++++ SUPPLIED RECORDS

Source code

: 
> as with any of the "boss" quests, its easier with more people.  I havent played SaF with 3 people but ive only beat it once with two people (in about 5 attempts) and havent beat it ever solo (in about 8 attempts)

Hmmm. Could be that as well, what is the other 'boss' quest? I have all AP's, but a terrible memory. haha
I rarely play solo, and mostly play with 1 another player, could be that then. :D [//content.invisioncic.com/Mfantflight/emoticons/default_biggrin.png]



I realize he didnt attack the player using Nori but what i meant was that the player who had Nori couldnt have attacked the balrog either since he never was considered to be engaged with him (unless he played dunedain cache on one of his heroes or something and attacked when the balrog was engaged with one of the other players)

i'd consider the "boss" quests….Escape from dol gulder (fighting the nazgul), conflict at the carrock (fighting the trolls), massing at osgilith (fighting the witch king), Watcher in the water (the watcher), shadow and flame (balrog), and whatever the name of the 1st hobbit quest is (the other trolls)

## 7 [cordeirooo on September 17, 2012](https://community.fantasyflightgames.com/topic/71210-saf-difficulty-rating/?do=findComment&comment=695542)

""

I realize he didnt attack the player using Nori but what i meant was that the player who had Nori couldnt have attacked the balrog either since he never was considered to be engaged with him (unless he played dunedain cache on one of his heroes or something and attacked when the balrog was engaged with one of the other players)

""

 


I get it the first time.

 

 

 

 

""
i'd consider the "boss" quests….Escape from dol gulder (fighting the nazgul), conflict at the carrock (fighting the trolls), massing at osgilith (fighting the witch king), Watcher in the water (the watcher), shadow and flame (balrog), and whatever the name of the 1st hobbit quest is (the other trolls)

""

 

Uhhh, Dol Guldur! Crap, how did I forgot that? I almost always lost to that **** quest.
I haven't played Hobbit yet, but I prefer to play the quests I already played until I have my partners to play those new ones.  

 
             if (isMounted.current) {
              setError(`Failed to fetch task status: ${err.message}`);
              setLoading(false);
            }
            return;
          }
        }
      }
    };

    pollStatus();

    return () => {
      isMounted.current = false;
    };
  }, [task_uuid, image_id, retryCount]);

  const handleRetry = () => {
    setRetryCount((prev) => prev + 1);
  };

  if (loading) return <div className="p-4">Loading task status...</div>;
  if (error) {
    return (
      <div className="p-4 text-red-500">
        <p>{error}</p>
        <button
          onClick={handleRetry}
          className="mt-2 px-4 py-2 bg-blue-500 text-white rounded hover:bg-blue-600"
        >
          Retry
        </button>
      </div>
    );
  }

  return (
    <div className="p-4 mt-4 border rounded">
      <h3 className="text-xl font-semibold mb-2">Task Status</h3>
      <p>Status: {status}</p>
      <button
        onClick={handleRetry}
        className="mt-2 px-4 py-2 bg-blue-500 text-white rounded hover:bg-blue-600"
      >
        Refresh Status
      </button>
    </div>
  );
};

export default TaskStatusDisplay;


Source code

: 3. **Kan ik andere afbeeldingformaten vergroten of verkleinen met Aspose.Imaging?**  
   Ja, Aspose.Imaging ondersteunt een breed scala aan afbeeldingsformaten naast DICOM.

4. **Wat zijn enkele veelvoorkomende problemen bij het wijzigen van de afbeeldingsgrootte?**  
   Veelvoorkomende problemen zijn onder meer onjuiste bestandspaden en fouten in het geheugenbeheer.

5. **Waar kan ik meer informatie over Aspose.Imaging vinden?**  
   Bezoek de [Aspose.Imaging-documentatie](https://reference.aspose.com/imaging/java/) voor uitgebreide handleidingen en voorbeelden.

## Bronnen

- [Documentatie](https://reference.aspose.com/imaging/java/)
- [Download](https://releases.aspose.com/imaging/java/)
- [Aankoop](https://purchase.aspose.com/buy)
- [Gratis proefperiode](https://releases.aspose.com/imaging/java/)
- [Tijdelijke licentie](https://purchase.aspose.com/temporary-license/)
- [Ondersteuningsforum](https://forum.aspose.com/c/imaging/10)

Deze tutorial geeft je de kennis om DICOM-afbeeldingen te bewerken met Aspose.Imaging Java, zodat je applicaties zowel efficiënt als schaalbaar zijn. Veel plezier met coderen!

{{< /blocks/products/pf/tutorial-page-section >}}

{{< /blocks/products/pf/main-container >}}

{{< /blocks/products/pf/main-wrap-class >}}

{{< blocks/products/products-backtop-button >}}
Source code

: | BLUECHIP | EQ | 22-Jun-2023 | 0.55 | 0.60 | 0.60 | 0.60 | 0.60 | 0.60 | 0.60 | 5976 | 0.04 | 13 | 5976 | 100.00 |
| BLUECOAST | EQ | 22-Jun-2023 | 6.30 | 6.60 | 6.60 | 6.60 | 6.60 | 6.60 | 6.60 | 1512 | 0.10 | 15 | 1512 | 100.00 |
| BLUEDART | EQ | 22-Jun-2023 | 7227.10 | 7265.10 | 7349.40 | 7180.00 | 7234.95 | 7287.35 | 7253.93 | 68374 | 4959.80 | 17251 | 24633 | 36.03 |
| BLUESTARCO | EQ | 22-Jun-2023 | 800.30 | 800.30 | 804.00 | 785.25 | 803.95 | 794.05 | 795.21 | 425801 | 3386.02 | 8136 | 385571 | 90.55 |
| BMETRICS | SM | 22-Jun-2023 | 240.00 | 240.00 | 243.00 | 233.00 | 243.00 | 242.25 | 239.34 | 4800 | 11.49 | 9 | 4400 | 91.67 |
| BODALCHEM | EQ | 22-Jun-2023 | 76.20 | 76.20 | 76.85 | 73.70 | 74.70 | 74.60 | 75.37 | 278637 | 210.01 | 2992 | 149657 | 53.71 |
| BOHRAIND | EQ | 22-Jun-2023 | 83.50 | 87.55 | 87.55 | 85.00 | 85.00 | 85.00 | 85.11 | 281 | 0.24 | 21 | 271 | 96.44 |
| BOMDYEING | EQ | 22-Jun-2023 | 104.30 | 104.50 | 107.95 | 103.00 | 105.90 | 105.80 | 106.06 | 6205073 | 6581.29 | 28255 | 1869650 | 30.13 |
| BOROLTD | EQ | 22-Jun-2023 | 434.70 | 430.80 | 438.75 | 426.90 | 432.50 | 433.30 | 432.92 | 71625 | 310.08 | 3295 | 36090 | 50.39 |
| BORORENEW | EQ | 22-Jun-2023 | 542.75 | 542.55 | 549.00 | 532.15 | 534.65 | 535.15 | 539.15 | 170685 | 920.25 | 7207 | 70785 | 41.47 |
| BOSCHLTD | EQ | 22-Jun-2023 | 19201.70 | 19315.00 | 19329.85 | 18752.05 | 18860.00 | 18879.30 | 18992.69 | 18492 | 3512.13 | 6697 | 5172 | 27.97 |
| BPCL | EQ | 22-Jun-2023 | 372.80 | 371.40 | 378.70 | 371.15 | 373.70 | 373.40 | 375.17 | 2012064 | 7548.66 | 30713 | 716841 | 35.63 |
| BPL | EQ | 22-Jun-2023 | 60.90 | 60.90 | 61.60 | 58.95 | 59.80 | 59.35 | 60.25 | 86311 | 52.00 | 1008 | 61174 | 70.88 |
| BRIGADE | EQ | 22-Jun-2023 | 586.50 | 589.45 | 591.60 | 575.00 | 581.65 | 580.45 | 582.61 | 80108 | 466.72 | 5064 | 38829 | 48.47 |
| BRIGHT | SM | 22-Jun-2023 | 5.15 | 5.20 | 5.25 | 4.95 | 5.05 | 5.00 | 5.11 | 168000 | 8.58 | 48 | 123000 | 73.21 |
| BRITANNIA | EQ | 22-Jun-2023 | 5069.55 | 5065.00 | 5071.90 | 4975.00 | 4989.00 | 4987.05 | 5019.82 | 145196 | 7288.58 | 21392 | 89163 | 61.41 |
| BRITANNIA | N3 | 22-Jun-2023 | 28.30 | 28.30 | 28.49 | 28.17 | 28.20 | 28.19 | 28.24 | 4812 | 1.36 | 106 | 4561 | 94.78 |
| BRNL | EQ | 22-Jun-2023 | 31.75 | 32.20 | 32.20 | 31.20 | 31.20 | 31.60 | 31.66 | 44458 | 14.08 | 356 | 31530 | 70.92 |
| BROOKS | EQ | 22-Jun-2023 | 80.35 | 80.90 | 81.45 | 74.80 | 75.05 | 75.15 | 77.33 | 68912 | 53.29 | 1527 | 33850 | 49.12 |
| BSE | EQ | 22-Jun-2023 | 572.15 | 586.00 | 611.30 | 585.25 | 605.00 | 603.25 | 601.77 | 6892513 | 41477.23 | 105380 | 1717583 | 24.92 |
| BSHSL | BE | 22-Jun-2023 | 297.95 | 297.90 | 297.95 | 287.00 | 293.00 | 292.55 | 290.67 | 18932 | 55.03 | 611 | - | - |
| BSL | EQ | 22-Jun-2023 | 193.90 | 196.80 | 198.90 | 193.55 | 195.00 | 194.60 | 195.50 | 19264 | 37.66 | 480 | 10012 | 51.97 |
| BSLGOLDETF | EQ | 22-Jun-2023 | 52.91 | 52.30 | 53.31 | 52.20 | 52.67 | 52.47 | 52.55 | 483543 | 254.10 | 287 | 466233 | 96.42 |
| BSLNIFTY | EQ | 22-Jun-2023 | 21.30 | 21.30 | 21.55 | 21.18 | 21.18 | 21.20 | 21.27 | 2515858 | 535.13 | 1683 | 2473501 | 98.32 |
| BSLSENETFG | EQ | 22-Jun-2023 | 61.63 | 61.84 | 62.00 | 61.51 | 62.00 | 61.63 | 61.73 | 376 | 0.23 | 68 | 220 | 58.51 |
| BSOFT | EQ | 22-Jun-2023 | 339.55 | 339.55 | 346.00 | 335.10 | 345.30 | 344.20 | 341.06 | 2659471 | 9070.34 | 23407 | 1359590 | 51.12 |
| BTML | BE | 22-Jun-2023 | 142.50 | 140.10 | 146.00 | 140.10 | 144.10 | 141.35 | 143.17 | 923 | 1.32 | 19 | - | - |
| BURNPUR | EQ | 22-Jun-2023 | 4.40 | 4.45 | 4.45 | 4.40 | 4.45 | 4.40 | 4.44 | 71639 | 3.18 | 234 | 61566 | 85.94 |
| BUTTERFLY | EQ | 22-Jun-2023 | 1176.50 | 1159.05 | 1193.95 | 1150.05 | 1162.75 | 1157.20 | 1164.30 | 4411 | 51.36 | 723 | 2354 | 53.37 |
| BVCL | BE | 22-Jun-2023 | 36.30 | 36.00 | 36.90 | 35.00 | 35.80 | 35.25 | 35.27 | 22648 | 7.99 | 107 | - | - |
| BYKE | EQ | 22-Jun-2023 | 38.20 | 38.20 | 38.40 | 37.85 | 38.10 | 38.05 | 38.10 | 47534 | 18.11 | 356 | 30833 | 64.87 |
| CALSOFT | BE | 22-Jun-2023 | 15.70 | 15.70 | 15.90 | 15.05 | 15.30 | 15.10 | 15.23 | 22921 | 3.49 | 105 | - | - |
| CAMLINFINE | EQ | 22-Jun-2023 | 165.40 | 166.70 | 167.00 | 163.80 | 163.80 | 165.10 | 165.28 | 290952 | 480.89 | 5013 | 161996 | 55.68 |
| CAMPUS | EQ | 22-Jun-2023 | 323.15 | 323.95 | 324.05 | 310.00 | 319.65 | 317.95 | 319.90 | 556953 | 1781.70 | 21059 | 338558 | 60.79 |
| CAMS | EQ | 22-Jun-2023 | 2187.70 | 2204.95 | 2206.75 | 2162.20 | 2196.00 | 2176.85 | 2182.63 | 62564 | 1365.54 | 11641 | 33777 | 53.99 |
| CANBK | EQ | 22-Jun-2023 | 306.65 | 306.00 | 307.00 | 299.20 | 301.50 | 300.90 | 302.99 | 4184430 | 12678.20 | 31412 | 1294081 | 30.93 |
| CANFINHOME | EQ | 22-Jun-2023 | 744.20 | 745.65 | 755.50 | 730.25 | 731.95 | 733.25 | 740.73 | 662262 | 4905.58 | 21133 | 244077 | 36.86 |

++++++++

TASK STATEMENT :: Transcribe the lines above between the line holding "31530 | 70.92 |" and the line holding "33850 | 49.12 |", inclusive, exactly as they stand and with nothing added.

SOLVED EXERCISE ::
| BRNL | EQ | 22-Jun-2023 | 31.75 | 32.20 | 32.20 | 31.20 | 31.20 | 31.60 | 31.66 | 44458 | 14.08 | 356 | 31530 | 70.92 |
| BROOKS | EQ | 22-Jun-2023 | 80.35 | 80.90 | 81.45 | 74.80 | 75.05 | 75.15 | 77.33 | 68912 | 53.29 | 1527 | 33850 | 49.12 |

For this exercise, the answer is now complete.